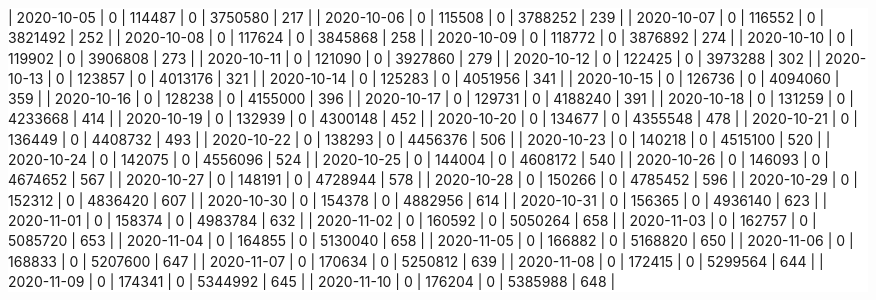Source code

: | 2020-10-05 | 0 | 114487 | 0 | 3750580 | 217 |
| 2020-10-06 | 0 | 115508 | 0 | 3788252 | 239 |
| 2020-10-07 | 0 | 116552 | 0 | 3821492 | 252 |
| 2020-10-08 | 0 | 117624 | 0 | 3845868 | 258 |
| 2020-10-09 | 0 | 118772 | 0 | 3876892 | 274 |
| 2020-10-10 | 0 | 119902 | 0 | 3906808 | 273 |
| 2020-10-11 | 0 | 121090 | 0 | 3927860 | 279 |
| 2020-10-12 | 0 | 122425 | 0 | 3973288 | 302 |
| 2020-10-13 | 0 | 123857 | 0 | 4013176 | 321 |
| 2020-10-14 | 0 | 125283 | 0 | 4051956 | 341 |
| 2020-10-15 | 0 | 126736 | 0 | 4094060 | 359 |
| 2020-10-16 | 0 | 128238 | 0 | 4155000 | 396 |
| 2020-10-17 | 0 | 129731 | 0 | 4188240 | 391 |
| 2020-10-18 | 0 | 131259 | 0 | 4233668 | 414 |
| 2020-10-19 | 0 | 132939 | 0 | 4300148 | 452 |
| 2020-10-20 | 0 | 134677 | 0 | 4355548 | 478 |
| 2020-10-21 | 0 | 136449 | 0 | 4408732 | 493 |
| 2020-10-22 | 0 | 138293 | 0 | 4456376 | 506 |
| 2020-10-23 | 0 | 140218 | 0 | 4515100 | 520 |
| 2020-10-24 | 0 | 142075 | 0 | 4556096 | 524 |
| 2020-10-25 | 0 | 144004 | 0 | 4608172 | 540 |
| 2020-10-26 | 0 | 146093 | 0 | 4674652 | 567 |
| 2020-10-27 | 0 | 148191 | 0 | 4728944 | 578 |
| 2020-10-28 | 0 | 150266 | 0 | 4785452 | 596 |
| 2020-10-29 | 0 | 152312 | 0 | 4836420 | 607 |
| 2020-10-30 | 0 | 154378 | 0 | 4882956 | 614 |
| 2020-10-31 | 0 | 156365 | 0 | 4936140 | 623 |
| 2020-11-01 | 0 | 158374 | 0 | 4983784 | 632 |
| 2020-11-02 | 0 | 160592 | 0 | 5050264 | 658 |
| 2020-11-03 | 0 | 162757 | 0 | 5085720 | 653 |
| 2020-11-04 | 0 | 164855 | 0 | 5130040 | 658 |
| 2020-11-05 | 0 | 166882 | 0 | 5168820 | 650 |
| 2020-11-06 | 0 | 168833 | 0 | 5207600 | 647 |
| 2020-11-07 | 0 | 170634 | 0 | 5250812 | 639 |
| 2020-11-08 | 0 | 172415 | 0 | 5299564 | 644 |
| 2020-11-09 | 0 | 174341 | 0 | 5344992 | 645 |
| 2020-11-10 | 0 | 176204 | 0 | 5385988 | 648 |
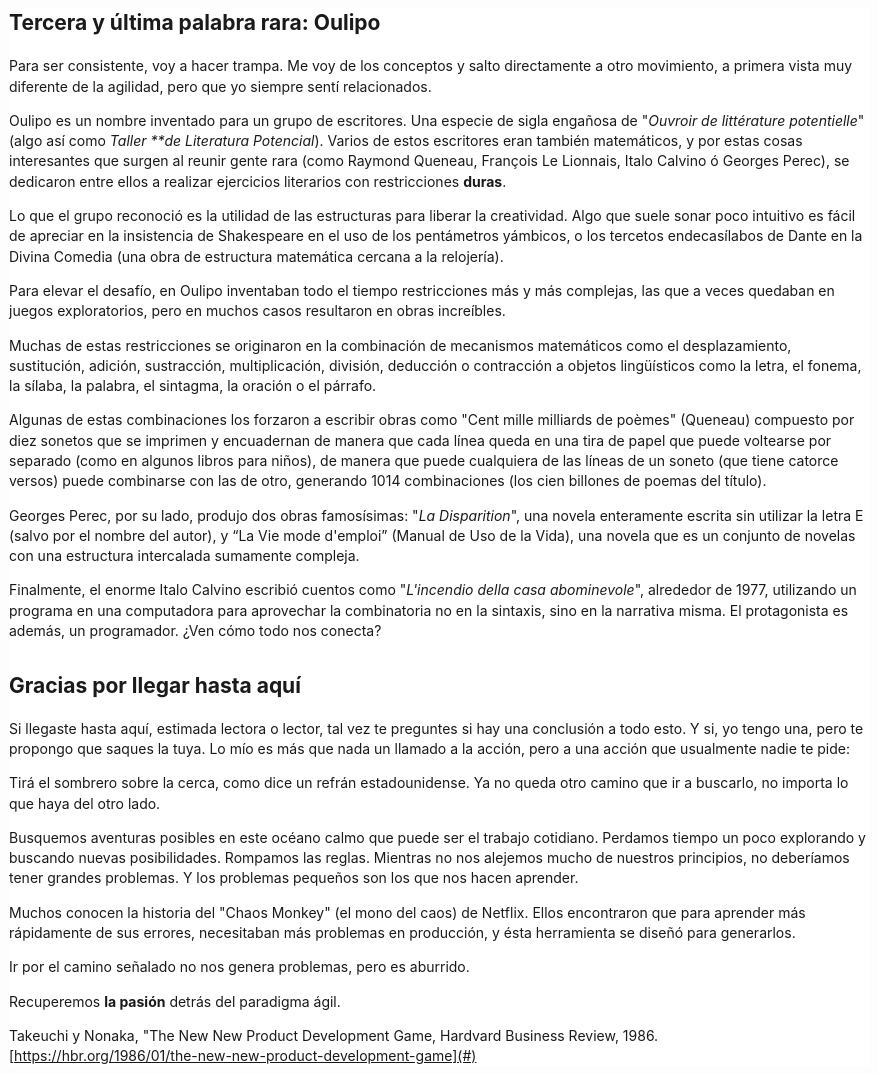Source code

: ## Tercera y última palabra rara: Oulipo

Para ser consistente, voy a hacer trampa. Me voy de los conceptos y salto directamente a otro movimiento, a primera vista muy diferente de la agilidad, pero que yo siempre sentí relacionados.

Oulipo es un nombre inventado para un grupo de escritores. Una especie de sigla engañosa de "_Ouvroir de littérature potentielle_" \(algo así como _Taller \*\*de Literatura Potencial_\). Varios de estos escritores eran también matemáticos, y por estas cosas interesantes que surgen al reunir gente rara \(como Raymond Queneau, François Le Lionnais, Italo Calvino ó Georges Perec\), se dedicaron entre ellos a realizar ejercicios literarios con restricciones **duras**.

Lo que el grupo reconoció es la utilidad de las estructuras para liberar la creatividad. Algo que suele sonar poco intuitivo es fácil de apreciar en la insistencia de Shakespeare en el uso de los pentámetros yámbicos, o los tercetos endecasílabos de Dante en la Divina Comedia \(una obra de estructura matemática cercana a la relojería\).

Para elevar el desafío, en Oulipo inventaban todo el tiempo restricciones más y más complejas, las que a veces quedaban en juegos exploratorios, pero en muchos casos resultaron en obras increíbles.

Muchas de estas restricciones se originaron en la combinación de mecanismos matemáticos como el desplazamiento, sustitución, adición, sustracción, multiplicación, división, deducción o contracción a objetos lingüísticos como la letra, el fonema, la sílaba, la palabra, el sintagma, la oración o el párrafo.

Algunas de estas combinaciones los forzaron a escribir obras como "Cent mille milliards de poèmes" \(Queneau\) compuesto por diez sonetos que se imprimen y encuadernan de manera que cada línea queda en una tira de papel que puede voltearse por separado \(como en algunos libros para niños\), de manera que puede cualquiera de las líneas de un soneto \(que tiene catorce versos\)  puede combinarse con las de otro, generando 1014 combinaciones \(los cien billones de poemas del título\).

Georges Perec, por su lado, produjo dos obras famosísimas: "_La Disparition_", una novela enteramente escrita sin utilizar la letra E \(salvo por el nombre del autor\), y “La Vie mode d'emploi” \(Manual de Uso de la Vida\), una novela que es un conjunto de novelas con una estructura intercalada sumamente compleja.

Finalmente, el enorme Italo Calvino escribió cuentos como "_L'incendio della casa abominevole_", alrededor de 1977, utilizando un programa en una computadora para aprovechar la combinatoria no en la sintaxis, sino en la narrativa misma. El protagonista es además, un programador. ¿Ven cómo todo nos conecta?

## Gracias por llegar hasta aquí

Si llegaste hasta aquí, estimada lectora o lector, tal vez te preguntes si hay una conclusión a todo esto. Y si, yo tengo una, pero te propongo que saques la tuya. Lo mío es más que nada un llamado a la acción, pero a una acción que usualmente nadie te pide:

Tirá el sombrero sobre la cerca, como dice un refrán estadounidense. Ya no queda otro camino que ir a buscarlo, no importa lo que haya del otro lado.

Busquemos aventuras posibles en este océano calmo que puede ser el trabajo cotidiano. Perdamos tiempo un poco explorando y buscando nuevas posibilidades. Rompamos las reglas. Mientras no nos alejemos mucho de nuestros principios, no deberíamos tener grandes problemas. Y los problemas pequeños son los que nos hacen aprender.

Muchos conocen la historia del "Chaos Monkey" \(el mono del caos\) de Netflix. Ellos encontraron que para aprender más rápidamente de sus errores, necesitaban más problemas en producción, y ésta herramienta se diseñó para generarlos.

Ir por el camino señalado no nos genera problemas, pero es aburrido.

Recuperemos **la pasión** detrás del paradigma ágil.

Takeuchi y Nonaka, "The New New Product Development Game, Hardvard Business Review, 1986.  
[https://hbr.org/1986/01/the-new-new-product-development-game](#)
###
> **Task details**: Transcribe the source text in the data above, character for character and in its original order, covering every item. Omit the pictures from your answer.

> **Answer to this exercise**:
Source code

: | 2020-10-05 | 0 | 114487 | 0 | 3750580 | 217 |
| 2020-10-06 | 0 | 115508 | 0 | 3788252 | 239 |
| 2020-10-07 | 0 | 116552 | 0 | 3821492 | 252 |
| 2020-10-08 | 0 | 117624 | 0 | 3845868 | 258 |
| 2020-10-09 | 0 | 118772 | 0 | 3876892 | 274 |
| 2020-10-10 | 0 | 119902 | 0 | 3906808 | 273 |
| 2020-10-11 | 0 | 121090 | 0 | 3927860 | 279 |
| 2020-10-12 | 0 | 122425 | 0 | 3973288 | 302 |
| 2020-10-13 | 0 | 123857 | 0 | 4013176 | 321 |
| 2020-10-14 | 0 | 125283 | 0 | 4051956 | 341 |
| 2020-10-15 | 0 | 126736 | 0 | 4094060 | 359 |
| 2020-10-16 | 0 | 128238 | 0 | 4155000 | 396 |
| 2020-10-17 | 0 | 129731 | 0 | 4188240 | 391 |
| 2020-10-18 | 0 | 131259 | 0 | 4233668 | 414 |
| 2020-10-19 | 0 | 132939 | 0 | 4300148 | 452 |
| 2020-10-20 | 0 | 134677 | 0 | 4355548 | 478 |
| 2020-10-21 | 0 | 136449 | 0 | 4408732 | 493 |
| 2020-10-22 | 0 | 138293 | 0 | 4456376 | 506 |
| 2020-10-23 | 0 | 140218 | 0 | 4515100 | 520 |
| 2020-10-24 | 0 | 142075 | 0 | 4556096 | 524 |
| 2020-10-25 | 0 | 144004 | 0 | 4608172 | 540 |
| 2020-10-26 | 0 | 146093 | 0 | 4674652 | 567 |
| 2020-10-27 | 0 | 148191 | 0 | 4728944 | 578 |
| 2020-10-28 | 0 | 150266 | 0 | 4785452 | 596 |
| 2020-10-29 | 0 | 152312 | 0 | 4836420 | 607 |
| 2020-10-30 | 0 | 154378 | 0 | 4882956 | 614 |
| 2020-10-31 | 0 | 156365 | 0 | 4936140 | 623 |
| 2020-11-01 | 0 | 158374 | 0 | 4983784 | 632 |
| 2020-11-02 | 0 | 160592 | 0 | 5050264 | 658 |
| 2020-11-03 | 0 | 162757 | 0 | 5085720 | 653 |
| 2020-11-04 | 0 | 164855 | 0 | 5130040 | 658 |
| 2020-11-05 | 0 | 166882 | 0 | 5168820 | 650 |
| 2020-11-06 | 0 | 168833 | 0 | 5207600 | 647 |
| 2020-11-07 | 0 | 170634 | 0 | 5250812 | 639 |
| 2020-11-08 | 0 | 172415 | 0 | 5299564 | 644 |
| 2020-11-09 | 0 | 174341 | 0 | 5344992 | 645 |
| 2020-11-10 | 0 | 176204 | 0 | 5385988 | 648 |
Source code

: ## Tercera y última palabra rara: Oulipo

Para ser consistente, voy a hacer trampa. Me voy de los conceptos y salto directamente a otro movimiento, a primera vista muy diferente de la agilidad, pero que yo siempre sentí relacionados.

Oulipo es un nombre inventado para un grupo de escritores. Una especie de sigla engañosa de "_Ouvroir de littérature potentielle_" \(algo así como _Taller \*\*de Literatura Potencial_\). Varios de estos escritores eran también matemáticos, y por estas cosas interesantes que surgen al reunir gente rara \(como Raymond Queneau, François Le Lionnais, Italo Calvino ó Georges Perec\), se dedicaron entre ellos a realizar ejercicios literarios con restricciones **duras**.

Lo que el grupo reconoció es la utilidad de las estructuras para liberar la creatividad. Algo que suele sonar poco intuitivo es fácil de apreciar en la insistencia de Shakespeare en el uso de los pentámetros yámbicos, o los tercetos endecasílabos de Dante en la Divina Comedia \(una obra de estructura matemática cercana a la relojería\).

Para elevar el desafío, en Oulipo inventaban todo el tiempo restricciones más y más complejas, las que a veces quedaban en juegos exploratorios, pero en muchos casos resultaron en obras increíbles.

Muchas de estas restricciones se originaron en la combinación de mecanismos matemáticos como el desplazamiento, sustitución, adición, sustracción, multiplicación, división, deducción o contracción a objetos lingüísticos como la letra, el fonema, la sílaba, la palabra, el sintagma, la oración o el párrafo.

Algunas de estas combinaciones los forzaron a escribir obras como "Cent mille milliards de poèmes" \(Queneau\) compuesto por diez sonetos que se imprimen y encuadernan de manera que cada línea queda en una tira de papel que puede voltearse por separado \(como en algunos libros para niños\), de manera que puede cualquiera de las líneas de un soneto \(que tiene catorce versos\)  puede combinarse con las de otro, generando 1014 combinaciones \(los cien billones de poemas del título\).

Georges Perec, por su lado, produjo dos obras famosísimas: "_La Disparition_", una novela enteramente escrita sin utilizar la letra E \(salvo por el nombre del autor\), y “La Vie mode d'emploi” \(Manual de Uso de la Vida\), una novela que es un conjunto de novelas con una estructura intercalada sumamente compleja.

Finalmente, el enorme Italo Calvino escribió cuentos como "_L'incendio della casa abominevole_", alrededor de 1977, utilizando un programa en una computadora para aprovechar la combinatoria no en la sintaxis, sino en la narrativa misma. El protagonista es además, un programador. ¿Ven cómo todo nos conecta?

## Gracias por llegar hasta aquí

Si llegaste hasta aquí, estimada lectora o lector, tal vez te preguntes si hay una conclusión a todo esto. Y si, yo tengo una, pero te propongo que saques la tuya. Lo mío es más que nada un llamado a la acción, pero a una acción que usualmente nadie te pide:

Tirá el sombrero sobre la cerca, como dice un refrán estadounidense. Ya no queda otro camino que ir a buscarlo, no importa lo que haya del otro lado.

Busquemos aventuras posibles en este océano calmo que puede ser el trabajo cotidiano. Perdamos tiempo un poco explorando y buscando nuevas posibilidades. Rompamos las reglas. Mientras no nos alejemos mucho de nuestros principios, no deberíamos tener grandes problemas. Y los problemas pequeños son los que nos hacen aprender.

Muchos conocen la historia del "Chaos Monkey" \(el mono del caos\) de Netflix. Ellos encontraron que para aprender más rápidamente de sus errores, necesitaban más problemas en producción, y ésta herramienta se diseñó para generarlos.

Ir por el camino señalado no nos genera problemas, pero es aburrido.

Recuperemos **la pasión** detrás del paradigma ágil.

Takeuchi y Nonaka, "The New New Product Development Game, Hardvard Business Review, 1986.  
[https://hbr.org/1986/01/the-new-new-product-development-game](#)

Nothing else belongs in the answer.